[Extracted page text data]
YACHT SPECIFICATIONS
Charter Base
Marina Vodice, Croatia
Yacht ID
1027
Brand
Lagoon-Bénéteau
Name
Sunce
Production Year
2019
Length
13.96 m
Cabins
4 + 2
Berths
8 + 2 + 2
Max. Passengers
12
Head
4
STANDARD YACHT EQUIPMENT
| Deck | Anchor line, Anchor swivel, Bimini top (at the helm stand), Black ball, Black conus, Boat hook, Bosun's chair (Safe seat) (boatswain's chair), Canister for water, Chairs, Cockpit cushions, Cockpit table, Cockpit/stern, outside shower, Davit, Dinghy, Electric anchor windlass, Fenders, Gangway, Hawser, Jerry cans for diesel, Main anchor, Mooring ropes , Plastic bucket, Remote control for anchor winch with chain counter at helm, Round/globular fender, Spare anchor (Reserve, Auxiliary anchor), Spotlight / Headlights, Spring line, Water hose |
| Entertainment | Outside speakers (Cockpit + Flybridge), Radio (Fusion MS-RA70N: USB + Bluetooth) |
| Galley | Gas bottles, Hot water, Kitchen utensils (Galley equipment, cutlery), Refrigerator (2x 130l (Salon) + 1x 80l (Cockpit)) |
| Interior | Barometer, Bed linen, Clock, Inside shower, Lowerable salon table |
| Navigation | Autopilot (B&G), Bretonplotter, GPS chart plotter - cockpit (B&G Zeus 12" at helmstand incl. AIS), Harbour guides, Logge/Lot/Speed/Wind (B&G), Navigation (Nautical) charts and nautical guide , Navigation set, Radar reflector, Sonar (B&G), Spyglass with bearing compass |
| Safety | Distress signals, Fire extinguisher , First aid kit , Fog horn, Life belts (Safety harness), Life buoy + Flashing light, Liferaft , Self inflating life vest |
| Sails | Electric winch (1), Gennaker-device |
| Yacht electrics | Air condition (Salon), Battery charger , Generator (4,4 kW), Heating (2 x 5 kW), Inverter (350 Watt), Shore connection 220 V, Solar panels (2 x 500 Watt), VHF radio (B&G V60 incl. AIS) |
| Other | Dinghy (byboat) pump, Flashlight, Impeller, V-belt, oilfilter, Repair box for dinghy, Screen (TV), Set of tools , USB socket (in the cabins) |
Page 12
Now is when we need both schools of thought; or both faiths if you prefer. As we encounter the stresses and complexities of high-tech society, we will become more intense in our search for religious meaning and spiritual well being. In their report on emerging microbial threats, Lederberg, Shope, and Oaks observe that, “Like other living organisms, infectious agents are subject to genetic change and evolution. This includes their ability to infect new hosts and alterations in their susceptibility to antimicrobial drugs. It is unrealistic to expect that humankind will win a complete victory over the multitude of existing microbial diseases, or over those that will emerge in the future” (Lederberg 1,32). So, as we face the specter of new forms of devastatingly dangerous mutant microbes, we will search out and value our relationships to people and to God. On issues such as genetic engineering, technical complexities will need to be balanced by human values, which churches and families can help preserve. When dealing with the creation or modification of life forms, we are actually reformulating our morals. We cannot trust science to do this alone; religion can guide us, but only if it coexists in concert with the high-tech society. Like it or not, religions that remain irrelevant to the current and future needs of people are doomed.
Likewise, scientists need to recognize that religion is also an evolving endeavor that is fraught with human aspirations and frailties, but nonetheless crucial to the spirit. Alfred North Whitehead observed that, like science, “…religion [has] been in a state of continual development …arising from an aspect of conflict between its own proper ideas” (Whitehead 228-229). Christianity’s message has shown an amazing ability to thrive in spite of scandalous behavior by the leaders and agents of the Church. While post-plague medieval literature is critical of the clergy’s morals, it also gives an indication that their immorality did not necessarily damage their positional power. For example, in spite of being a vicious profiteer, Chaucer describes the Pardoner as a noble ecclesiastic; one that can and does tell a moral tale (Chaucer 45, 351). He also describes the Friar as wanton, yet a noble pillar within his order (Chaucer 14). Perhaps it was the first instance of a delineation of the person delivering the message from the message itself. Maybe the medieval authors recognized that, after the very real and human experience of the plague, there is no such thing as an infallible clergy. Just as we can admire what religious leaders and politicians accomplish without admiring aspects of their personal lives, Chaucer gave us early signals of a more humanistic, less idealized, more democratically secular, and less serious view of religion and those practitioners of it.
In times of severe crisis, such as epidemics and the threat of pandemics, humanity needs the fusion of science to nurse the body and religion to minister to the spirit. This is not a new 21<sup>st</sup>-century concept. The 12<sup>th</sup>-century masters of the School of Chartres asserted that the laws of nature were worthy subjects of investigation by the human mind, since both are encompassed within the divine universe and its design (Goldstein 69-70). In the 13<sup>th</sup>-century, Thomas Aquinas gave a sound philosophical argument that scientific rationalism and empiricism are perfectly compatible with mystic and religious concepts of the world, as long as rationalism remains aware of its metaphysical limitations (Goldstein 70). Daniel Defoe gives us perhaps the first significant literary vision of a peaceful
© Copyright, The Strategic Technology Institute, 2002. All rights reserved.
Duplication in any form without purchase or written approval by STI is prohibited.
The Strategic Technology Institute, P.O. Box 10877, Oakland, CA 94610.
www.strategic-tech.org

[Exercise]: Retype all the data, keeping every character the same.

[Completed task]:
YACHT SPECIFICATIONS
Charter Base
Marina Vodice, Croatia
Yacht ID
1027
Brand
Lagoon-Bénéteau
Name
Sunce
Production Year
2019
Length
13.96 m
Cabins
4 + 2
Berths
8 + 2 + 2
Max. Passengers
12
Head
4
STANDARD YACHT EQUIPMENT
| Deck | Anchor line, Anchor swivel, Bimini top (at the helm stand), Black ball, Black conus, Boat hook, Bosun's chair (Safe seat) (boatswain's chair), Canister for water, Chairs, Cockpit cushions, Cockpit table, Cockpit/stern, outside shower, Davit, Dinghy, Electric anchor windlass, Fenders, Gangway, Hawser, Jerry cans for diesel, Main anchor, Mooring ropes , Plastic bucket, Remote control for anchor winch with chain counter at helm, Round/globular fender, Spare anchor (Reserve, Auxiliary anchor), Spotlight / Headlights, Spring line, Water hose |
| Entertainment | Outside speakers (Cockpit + Flybridge), Radio (Fusion MS-RA70N: USB + Bluetooth) |
| Galley | Gas bottles, Hot water, Kitchen utensils (Galley equipment, cutlery), Refrigerator (2x 130l (Salon) + 1x 80l (Cockpit)) |
| Interior | Barometer, Bed linen, Clock, Inside shower, Lowerable salon table |
| Navigation | Autopilot (B&G), Bretonplotter, GPS chart plotter - cockpit (B&G Zeus 12" at helmstand incl. AIS), Harbour guides, Logge/Lot/Speed/Wind (B&G), Navigation (Nautical) charts and nautical guide , Navigation set, Radar reflector, Sonar (B&G), Spyglass with bearing compass |
| Safety | Distress signals, Fire extinguisher , First aid kit , Fog horn, Life belts (Safety harness), Life buoy + Flashing light, Liferaft , Self inflating life vest |
| Sails | Electric winch (1), Gennaker-device |
| Yacht electrics | Air condition (Salon), Battery charger , Generator (4,4 kW), Heating (2 x 5 kW), Inverter (350 Watt), Shore connection 220 V, Solar panels (2 x 500 Watt), VHF radio (B&G V60 incl. AIS) |
| Other | Dinghy (byboat) pump, Flashlight, Impeller, V-belt, oilfilter, Repair box for dinghy, Screen (TV), Set of tools , USB socket (in the cabins) |
Page 12
Now is when we need both schools of thought; or both faiths if you prefer. As we encounter the stresses and complexities of high-tech society, we will become more intense in our search for religious meaning and spiritual well being. In their report on emerging microbial threats, Lederberg, Shope, and Oaks observe that, “Like other living organisms, infectious agents are subject to genetic change and evolution. This includes their ability to infect new hosts and alterations in their susceptibility to antimicrobial drugs. It is unrealistic to expect that humankind will win a complete victory over the multitude of existing microbial diseases, or over those that will emerge in the future” (Lederberg 1,32). So, as we face the specter of new forms of devastatingly dangerous mutant microbes, we will search out and value our relationships to people and to God. On issues such as genetic engineering, technical complexities will need to be balanced by human values, which churches and families can help preserve. When dealing with the creation or modification of life forms, we are actually reformulating our morals. We cannot trust science to do this alone; religion can guide us, but only if it coexists in concert with the high-tech society. Like it or not, religions that remain irrelevant to the current and future needs of people are doomed.
Likewise, scientists need to recognize that religion is also an evolving endeavor that is fraught with human aspirations and frailties, but nonetheless crucial to the spirit. Alfred North Whitehead observed that, like science, “…religion [has] been in a state of continual development …arising from an aspect of conflict between its own proper ideas” (Whitehead 228-229). Christianity’s message has shown an amazing ability to thrive in spite of scandalous behavior by the leaders and agents of the Church. While post-plague medieval literature is critical of the clergy’s morals, it also gives an indication that their immorality did not necessarily damage their positional power. For example, in spite of being a vicious profiteer, Chaucer describes the Pardoner as a noble ecclesiastic; one that can and does tell a moral tale (Chaucer 45, 351). He also describes the Friar as wanton, yet a noble pillar within his order (Chaucer 14). Perhaps it was the first instance of a delineation of the person delivering the message from the message itself. Maybe the medieval authors recognized that, after the very real and human experience of the plague, there is no such thing as an infallible clergy. Just as we can admire what religious leaders and politicians accomplish without admiring aspects of their personal lives, Chaucer gave us early signals of a more humanistic, less idealized, more democratically secular, and less serious view of religion and those practitioners of it.
In times of severe crisis, such as epidemics and the threat of pandemics, humanity needs the fusion of science to nurse the body and religion to minister to the spirit. This is not a new 21<sup>st</sup>-century concept. The 12<sup>th</sup>-century masters of the School of Chartres asserted that the laws of nature were worthy subjects of investigation by the human mind, since both are encompassed within the divine universe and its design (Goldstein 69-70). In the 13<sup>th</sup>-century, Thomas Aquinas gave a sound philosophical argument that scientific rationalism and empiricism are perfectly compatible with mystic and religious concepts of the world, as long as rationalism remains aware of its metaphysical limitations (Goldstein 70). Daniel Defoe gives us perhaps the first significant literary vision of a peaceful
© Copyright, The Strategic Technology Institute, 2002. All rights reserved.
Duplication in any form without purchase or written approval by STI is prohibited.
The Strategic Technology Institute, P.O. Box 10877, Oakland, CA 94610.
www.strategic-tech.org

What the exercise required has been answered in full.